## PROVIDED ENTRIES
---

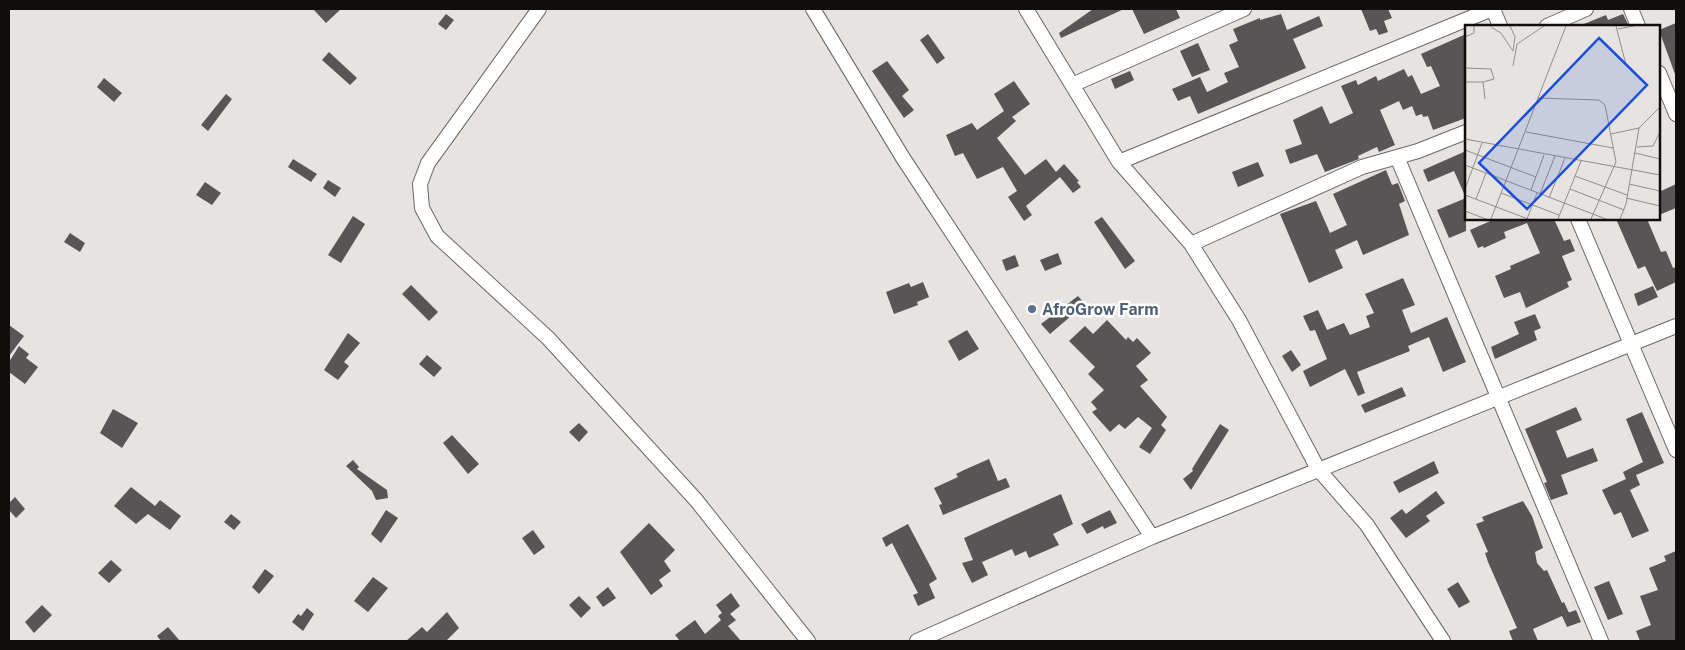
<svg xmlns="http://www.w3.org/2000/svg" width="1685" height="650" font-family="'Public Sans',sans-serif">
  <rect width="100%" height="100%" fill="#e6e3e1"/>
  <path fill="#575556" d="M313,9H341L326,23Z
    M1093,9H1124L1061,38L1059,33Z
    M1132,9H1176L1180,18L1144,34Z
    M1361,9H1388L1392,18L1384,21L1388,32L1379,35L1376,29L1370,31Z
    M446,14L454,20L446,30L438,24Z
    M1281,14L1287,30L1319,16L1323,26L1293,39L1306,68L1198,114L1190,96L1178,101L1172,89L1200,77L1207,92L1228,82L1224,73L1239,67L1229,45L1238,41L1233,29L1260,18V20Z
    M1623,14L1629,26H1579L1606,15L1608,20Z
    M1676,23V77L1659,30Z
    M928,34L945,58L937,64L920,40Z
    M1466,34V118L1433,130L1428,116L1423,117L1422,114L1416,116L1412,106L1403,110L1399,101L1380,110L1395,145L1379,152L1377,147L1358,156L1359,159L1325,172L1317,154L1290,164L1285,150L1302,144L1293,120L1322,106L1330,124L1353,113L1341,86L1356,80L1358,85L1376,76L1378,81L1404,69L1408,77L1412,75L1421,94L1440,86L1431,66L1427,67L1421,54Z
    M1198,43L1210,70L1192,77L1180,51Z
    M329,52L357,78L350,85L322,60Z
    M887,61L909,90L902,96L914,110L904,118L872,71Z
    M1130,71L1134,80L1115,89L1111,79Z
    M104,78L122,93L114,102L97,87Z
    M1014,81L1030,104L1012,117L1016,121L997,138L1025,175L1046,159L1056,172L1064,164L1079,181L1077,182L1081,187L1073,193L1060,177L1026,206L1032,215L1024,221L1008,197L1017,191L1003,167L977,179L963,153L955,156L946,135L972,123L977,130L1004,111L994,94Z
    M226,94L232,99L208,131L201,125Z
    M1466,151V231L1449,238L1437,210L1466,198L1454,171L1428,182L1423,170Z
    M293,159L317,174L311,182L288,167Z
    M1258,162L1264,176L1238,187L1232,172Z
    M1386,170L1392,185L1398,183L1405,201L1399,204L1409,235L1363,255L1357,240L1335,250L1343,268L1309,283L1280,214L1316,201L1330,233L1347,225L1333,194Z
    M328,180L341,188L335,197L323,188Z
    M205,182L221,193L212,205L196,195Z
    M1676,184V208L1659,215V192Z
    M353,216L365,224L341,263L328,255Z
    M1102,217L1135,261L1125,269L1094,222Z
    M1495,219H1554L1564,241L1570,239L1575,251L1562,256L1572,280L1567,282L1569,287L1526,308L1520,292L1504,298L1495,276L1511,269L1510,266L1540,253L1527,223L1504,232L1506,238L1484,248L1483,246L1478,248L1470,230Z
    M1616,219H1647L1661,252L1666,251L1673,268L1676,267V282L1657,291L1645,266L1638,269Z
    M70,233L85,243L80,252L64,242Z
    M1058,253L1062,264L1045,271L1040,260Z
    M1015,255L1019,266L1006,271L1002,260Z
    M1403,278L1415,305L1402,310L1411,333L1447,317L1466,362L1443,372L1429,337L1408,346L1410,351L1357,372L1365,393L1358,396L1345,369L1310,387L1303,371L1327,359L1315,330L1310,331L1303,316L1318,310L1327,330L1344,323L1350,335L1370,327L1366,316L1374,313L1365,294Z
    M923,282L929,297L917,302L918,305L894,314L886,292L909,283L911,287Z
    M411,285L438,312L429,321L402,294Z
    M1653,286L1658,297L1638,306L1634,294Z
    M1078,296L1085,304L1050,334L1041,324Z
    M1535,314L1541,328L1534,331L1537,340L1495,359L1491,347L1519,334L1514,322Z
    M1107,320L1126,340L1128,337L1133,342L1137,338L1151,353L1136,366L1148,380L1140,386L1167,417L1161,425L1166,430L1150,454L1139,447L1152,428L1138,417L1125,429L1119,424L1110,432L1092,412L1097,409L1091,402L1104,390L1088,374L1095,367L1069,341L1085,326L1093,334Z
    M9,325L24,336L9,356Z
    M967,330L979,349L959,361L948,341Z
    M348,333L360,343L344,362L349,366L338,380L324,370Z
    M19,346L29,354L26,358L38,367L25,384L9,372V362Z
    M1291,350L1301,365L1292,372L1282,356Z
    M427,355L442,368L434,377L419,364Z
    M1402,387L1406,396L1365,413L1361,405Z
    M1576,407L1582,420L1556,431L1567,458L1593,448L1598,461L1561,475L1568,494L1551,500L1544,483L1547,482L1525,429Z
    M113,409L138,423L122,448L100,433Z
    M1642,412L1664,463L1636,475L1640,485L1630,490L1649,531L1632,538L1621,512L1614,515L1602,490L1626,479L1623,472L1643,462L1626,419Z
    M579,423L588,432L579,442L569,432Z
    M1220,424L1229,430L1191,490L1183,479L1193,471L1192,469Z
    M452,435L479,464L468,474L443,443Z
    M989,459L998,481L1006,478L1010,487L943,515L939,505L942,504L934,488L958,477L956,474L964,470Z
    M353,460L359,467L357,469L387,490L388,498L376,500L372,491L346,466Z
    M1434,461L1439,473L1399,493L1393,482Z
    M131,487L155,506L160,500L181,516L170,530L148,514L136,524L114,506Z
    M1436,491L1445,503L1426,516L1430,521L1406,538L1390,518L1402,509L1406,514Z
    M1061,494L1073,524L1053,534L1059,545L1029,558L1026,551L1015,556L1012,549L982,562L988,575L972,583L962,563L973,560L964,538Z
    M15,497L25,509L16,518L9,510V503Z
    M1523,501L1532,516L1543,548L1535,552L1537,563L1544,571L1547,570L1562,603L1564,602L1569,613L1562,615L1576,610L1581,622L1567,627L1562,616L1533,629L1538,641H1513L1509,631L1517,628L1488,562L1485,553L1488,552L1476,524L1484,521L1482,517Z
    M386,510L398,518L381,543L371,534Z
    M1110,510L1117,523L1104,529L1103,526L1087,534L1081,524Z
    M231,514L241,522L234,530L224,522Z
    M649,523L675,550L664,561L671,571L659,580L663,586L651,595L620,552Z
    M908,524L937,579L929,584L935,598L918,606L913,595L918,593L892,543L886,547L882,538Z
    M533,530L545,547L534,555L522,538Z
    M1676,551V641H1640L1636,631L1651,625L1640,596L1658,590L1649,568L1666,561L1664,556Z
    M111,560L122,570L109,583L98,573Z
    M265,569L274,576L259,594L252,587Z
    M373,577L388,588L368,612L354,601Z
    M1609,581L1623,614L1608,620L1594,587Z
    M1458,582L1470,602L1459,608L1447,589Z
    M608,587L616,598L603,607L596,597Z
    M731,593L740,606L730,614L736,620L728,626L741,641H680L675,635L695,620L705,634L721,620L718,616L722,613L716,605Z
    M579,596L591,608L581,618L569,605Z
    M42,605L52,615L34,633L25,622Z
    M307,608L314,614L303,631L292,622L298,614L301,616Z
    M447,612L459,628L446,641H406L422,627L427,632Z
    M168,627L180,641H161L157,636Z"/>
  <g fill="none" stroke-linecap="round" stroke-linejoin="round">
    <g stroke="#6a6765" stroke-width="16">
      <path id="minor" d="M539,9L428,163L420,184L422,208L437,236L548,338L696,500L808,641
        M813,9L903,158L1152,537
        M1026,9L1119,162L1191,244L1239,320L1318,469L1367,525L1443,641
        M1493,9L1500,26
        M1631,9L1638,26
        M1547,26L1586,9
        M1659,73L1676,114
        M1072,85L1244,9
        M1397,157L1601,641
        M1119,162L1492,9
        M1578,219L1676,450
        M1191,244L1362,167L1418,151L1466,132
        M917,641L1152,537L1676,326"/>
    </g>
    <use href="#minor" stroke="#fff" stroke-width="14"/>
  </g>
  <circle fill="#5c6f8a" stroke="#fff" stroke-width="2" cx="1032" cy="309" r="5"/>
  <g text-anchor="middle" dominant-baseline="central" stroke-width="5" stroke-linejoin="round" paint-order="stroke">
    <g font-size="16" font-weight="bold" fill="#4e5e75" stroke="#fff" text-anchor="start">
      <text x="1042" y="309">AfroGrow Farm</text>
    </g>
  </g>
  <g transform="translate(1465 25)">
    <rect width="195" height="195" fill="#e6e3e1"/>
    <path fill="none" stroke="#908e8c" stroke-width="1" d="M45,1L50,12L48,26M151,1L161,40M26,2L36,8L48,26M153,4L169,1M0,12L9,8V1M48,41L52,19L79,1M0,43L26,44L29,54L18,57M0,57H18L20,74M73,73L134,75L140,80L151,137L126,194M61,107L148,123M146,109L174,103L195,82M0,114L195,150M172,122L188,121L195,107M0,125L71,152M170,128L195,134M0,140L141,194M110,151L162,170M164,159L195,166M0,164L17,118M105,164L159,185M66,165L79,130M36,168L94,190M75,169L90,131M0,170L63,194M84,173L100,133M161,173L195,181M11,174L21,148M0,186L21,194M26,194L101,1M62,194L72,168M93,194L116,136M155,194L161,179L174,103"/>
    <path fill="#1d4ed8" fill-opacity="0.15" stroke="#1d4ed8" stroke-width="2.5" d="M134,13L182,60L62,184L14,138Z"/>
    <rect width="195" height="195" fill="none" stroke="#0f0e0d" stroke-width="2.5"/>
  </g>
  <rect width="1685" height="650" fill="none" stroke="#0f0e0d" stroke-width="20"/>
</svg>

---

Among the entries above, the lines between the ones containing "M1130,71L1134,80L1115,89L1111,79Z" and "M104,78L122,93L114,102L97,87Z", inclusive, are to be transcribed exactly. No other line is to be given.

## WRITTEN RESPONSE
    M1130,71L1134,80L1115,89L1111,79Z
    M104,78L122,93L114,102L97,87Z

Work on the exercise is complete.